Vertumnus, a portrait of today. Rudolf II, Holy Roman Emperor painted as Vertumnus, Roman God of the seasons, c. 1590-1. Skokloster Castle, Sweden. |
Giuseppe Arcimboldo (1526 or 1527 – July 11, 1593) was an Italian painter best known for creating imaginative portrait heads
made entirely of such objects as fruits, vegetables, flowers, fish, and
books – that is, he painted representations of these objects on the canvas arranged in such a way that the whole collection of objects formed a recognizable likeness of the portrait subject.

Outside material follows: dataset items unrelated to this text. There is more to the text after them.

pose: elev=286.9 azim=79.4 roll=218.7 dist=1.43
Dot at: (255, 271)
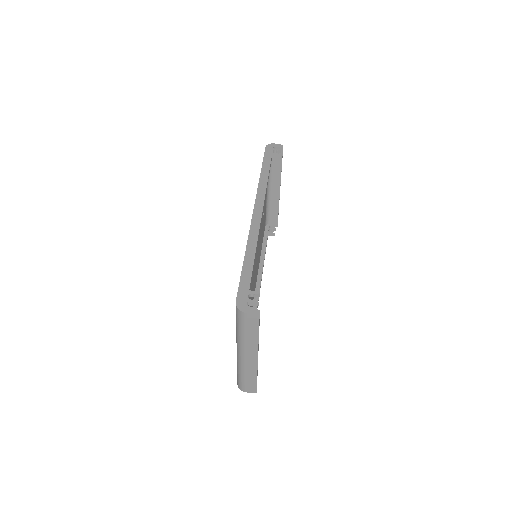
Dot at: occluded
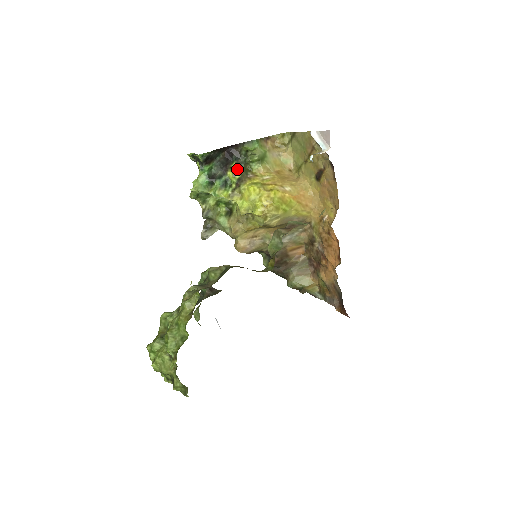
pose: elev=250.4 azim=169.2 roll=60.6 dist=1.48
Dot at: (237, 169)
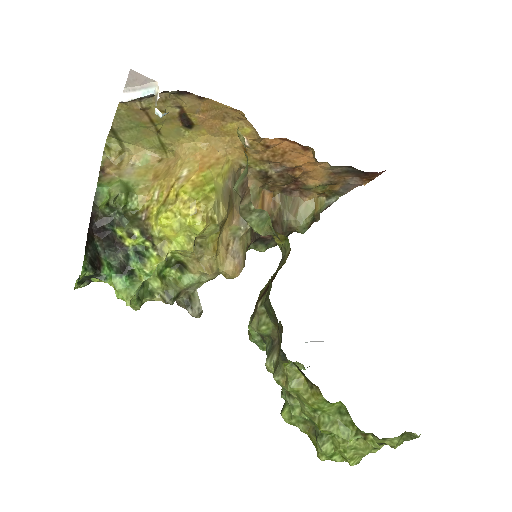
Dot at: (126, 230)
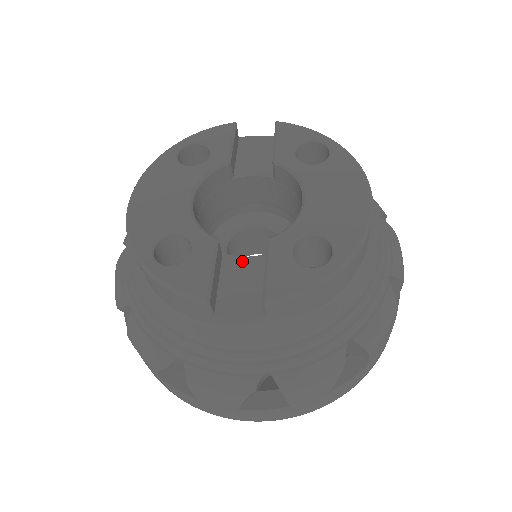
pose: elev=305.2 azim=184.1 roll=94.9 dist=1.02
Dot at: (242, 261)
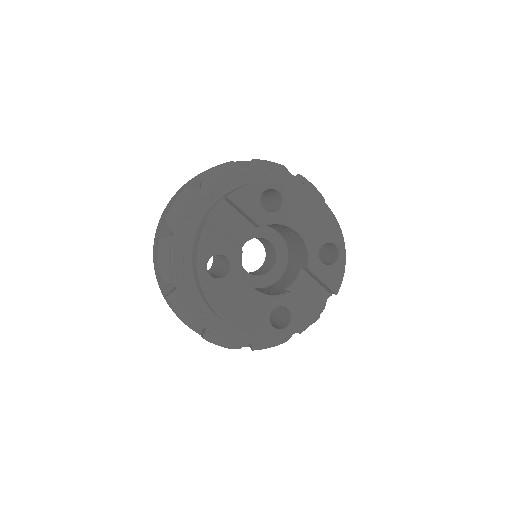
Dot at: (297, 283)
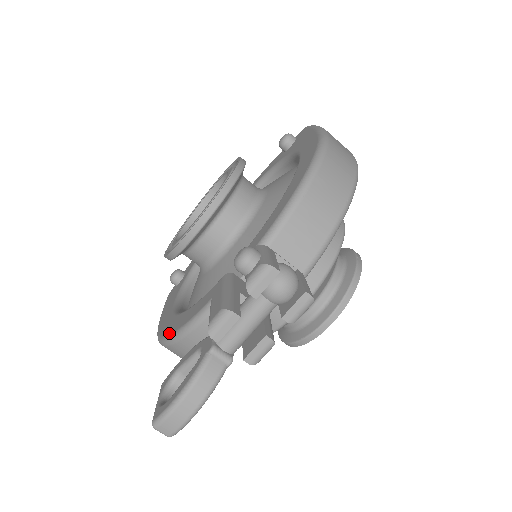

His father, Biagio Arcimboldo, was an artist. Like his father,
Giuseppe Arcimboldo started his career as a designer for stained glasses
and frescoes at local cathedrals when he was 21 years old.
In 1562 he became court portraitist to Ferdinand I at the Habsburg court in Vienna, and later, to Maximilian II and his son Rudolf II at the court in Prague. He was also the court decorator and costume designer. King Augustus of Saxony, who visited Vienna in 1570 and 1573, saw Arcimboldo's work and commissioned a copy of his "The Four Seasons" which incorporates his own monarchic symbols.
Arcimboldo's portraits of human heads made up of vegetables, plants, fruits, sea creatures and tree roots, were greatly admired by his contemporaries and remain a source of fascination today.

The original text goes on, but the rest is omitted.